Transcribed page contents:
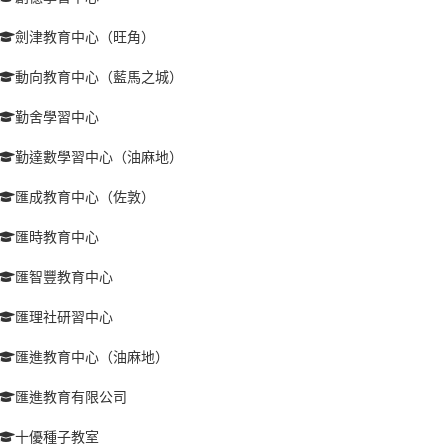
劍津教育中心（旺角）
動向教育中心（藍馬之城）
勤舍學習中心
勤達數學習中心（油麻地）
匯成教育中心（佐敦）
匯時教育中心
匯智豐教育中心
匯理社研習中心
匯進教育中心（油麻地）
匯進教育有限公司
十優種子教室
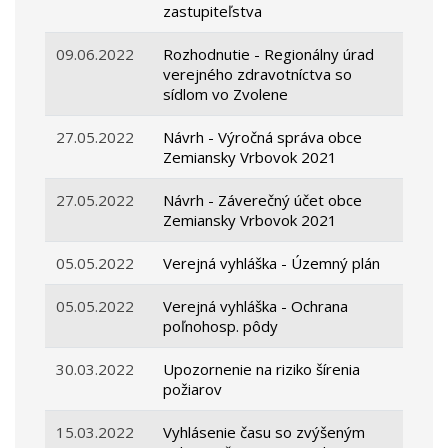
zastupiteľstva
09.06.2022
Rozhodnutie - Regionálny úrad
verejného zdravotníctva so
sídlom vo Zvolene
27.05.2022
Návrh - Výročná správa obce
Zemiansky Vrbovok 2021
27.05.2022
Návrh - Záverečný účet obce
Zemiansky Vrbovok 2021
05.05.2022
Verejná vyhláška - Územný plán
05.05.2022
Verejná vyhláška - Ochrana
poľnohosp. pôdy
30.03.2022
Upozornenie na riziko šírenia
požiarov
15.03.2022
Vyhlásenie času so zvýšeným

* Assigned task *
Tally up the lines of the data above where the string "Návrh" appears, and give only the count.

* Task response *
2